> [Your goal] Could you say how many lines below contain the word "Left"? Give the number with no other text.

[Stored data entries]
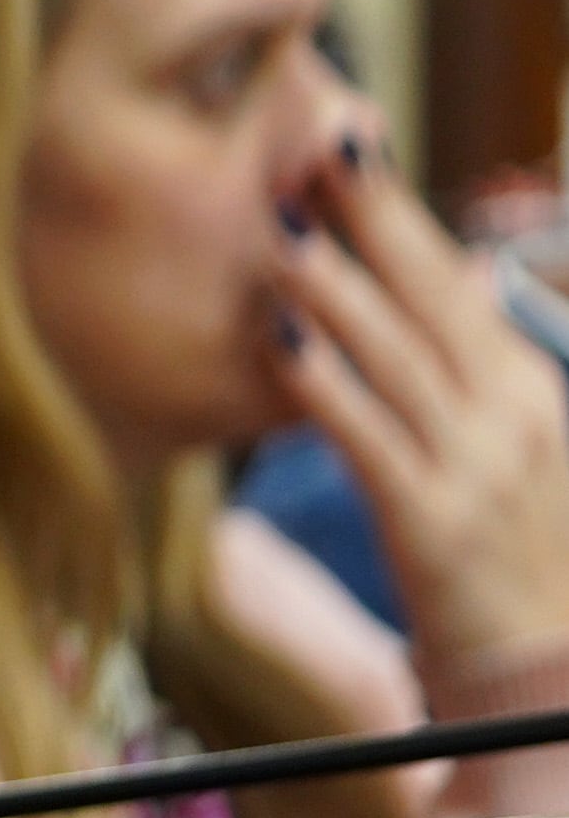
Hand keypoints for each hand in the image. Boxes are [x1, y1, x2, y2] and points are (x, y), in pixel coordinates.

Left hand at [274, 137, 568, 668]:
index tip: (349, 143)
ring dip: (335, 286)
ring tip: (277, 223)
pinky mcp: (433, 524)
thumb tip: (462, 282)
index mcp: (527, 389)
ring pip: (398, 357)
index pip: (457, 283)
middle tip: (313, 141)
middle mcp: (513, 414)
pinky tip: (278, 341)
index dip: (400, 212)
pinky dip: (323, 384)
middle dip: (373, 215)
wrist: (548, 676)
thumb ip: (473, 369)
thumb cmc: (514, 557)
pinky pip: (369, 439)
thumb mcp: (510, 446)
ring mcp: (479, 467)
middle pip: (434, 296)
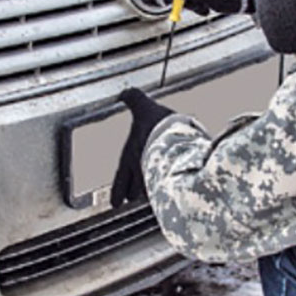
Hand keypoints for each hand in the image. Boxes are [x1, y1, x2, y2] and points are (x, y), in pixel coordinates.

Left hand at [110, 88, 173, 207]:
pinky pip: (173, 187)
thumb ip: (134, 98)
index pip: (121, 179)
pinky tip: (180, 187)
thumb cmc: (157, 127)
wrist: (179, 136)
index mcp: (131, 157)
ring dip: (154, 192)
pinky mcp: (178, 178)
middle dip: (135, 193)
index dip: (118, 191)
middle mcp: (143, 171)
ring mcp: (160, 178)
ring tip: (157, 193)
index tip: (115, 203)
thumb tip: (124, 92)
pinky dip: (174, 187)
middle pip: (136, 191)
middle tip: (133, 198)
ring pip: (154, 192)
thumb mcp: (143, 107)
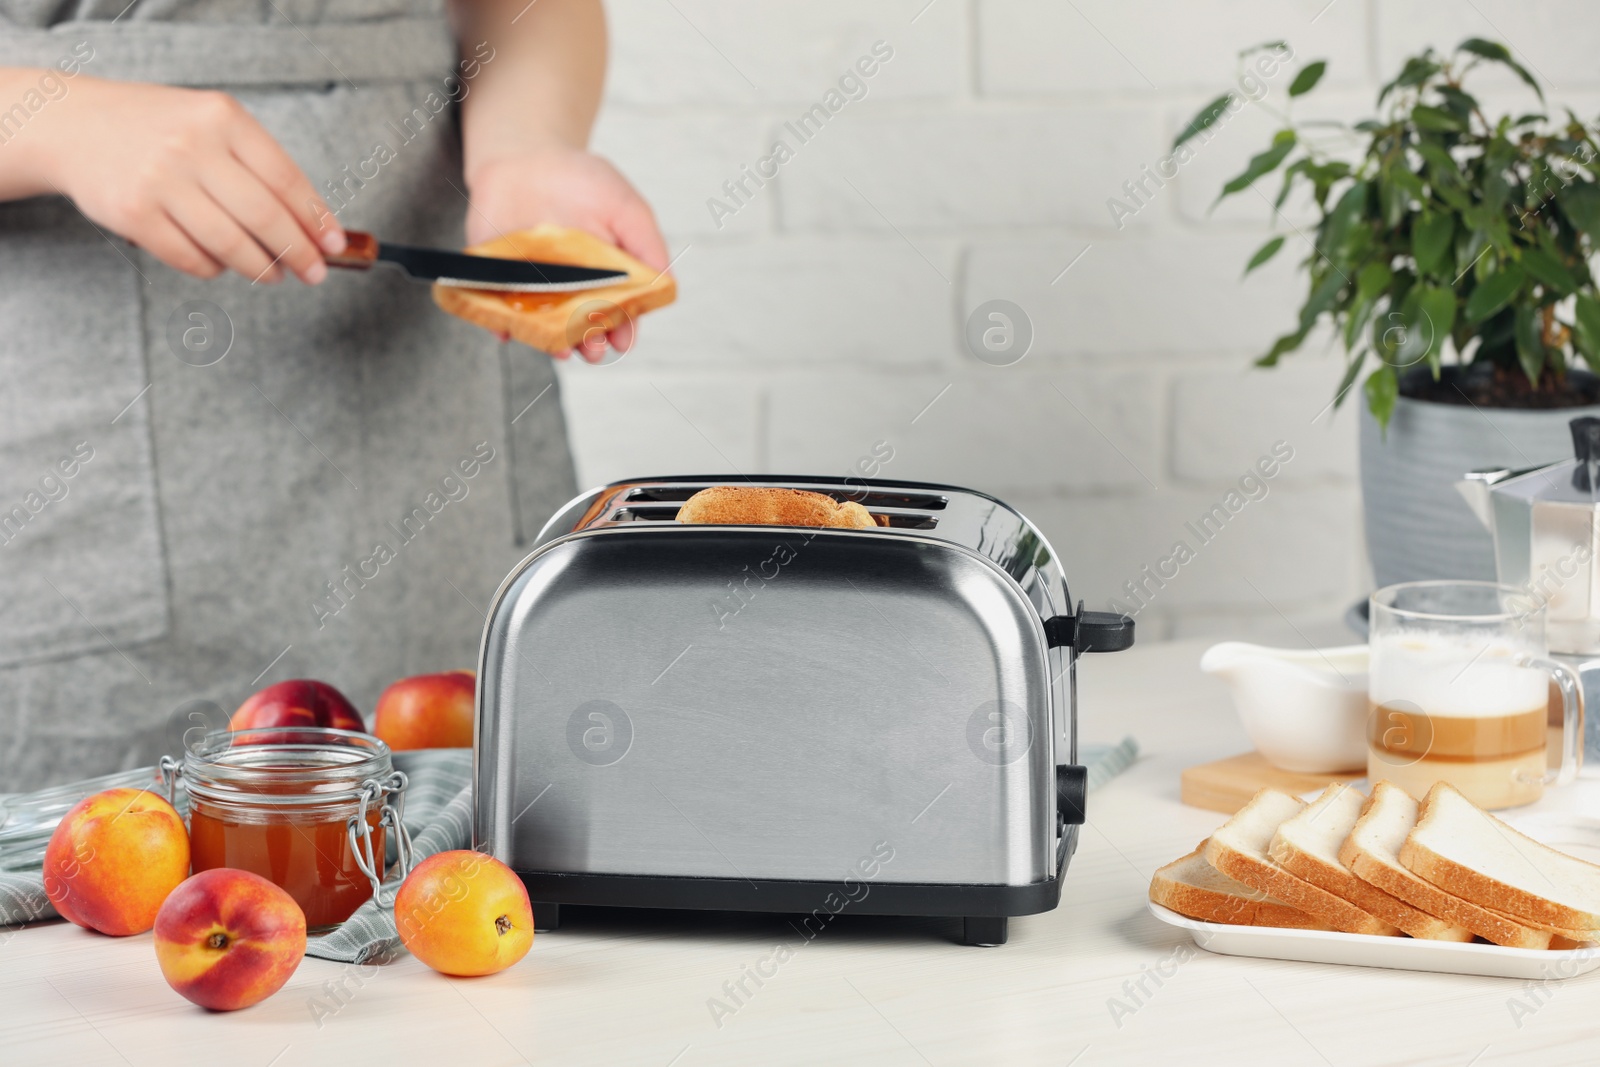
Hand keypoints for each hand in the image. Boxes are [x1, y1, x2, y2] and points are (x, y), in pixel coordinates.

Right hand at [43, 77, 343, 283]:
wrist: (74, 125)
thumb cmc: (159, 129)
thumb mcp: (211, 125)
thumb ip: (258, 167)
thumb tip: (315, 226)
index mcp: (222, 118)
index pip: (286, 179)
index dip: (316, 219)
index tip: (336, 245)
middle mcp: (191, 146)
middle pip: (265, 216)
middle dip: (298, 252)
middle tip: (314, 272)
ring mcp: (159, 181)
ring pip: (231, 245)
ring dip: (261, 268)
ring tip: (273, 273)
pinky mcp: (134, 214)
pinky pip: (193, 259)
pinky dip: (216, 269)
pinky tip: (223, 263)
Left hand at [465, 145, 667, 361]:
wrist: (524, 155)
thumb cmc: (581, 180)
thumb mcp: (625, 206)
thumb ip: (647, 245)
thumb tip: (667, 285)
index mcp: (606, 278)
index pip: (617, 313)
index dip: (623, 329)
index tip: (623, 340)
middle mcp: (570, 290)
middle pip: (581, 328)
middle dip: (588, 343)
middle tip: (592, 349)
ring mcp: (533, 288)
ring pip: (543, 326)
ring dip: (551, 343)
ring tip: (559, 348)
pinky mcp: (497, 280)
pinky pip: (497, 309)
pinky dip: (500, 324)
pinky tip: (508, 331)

> [Solution] 3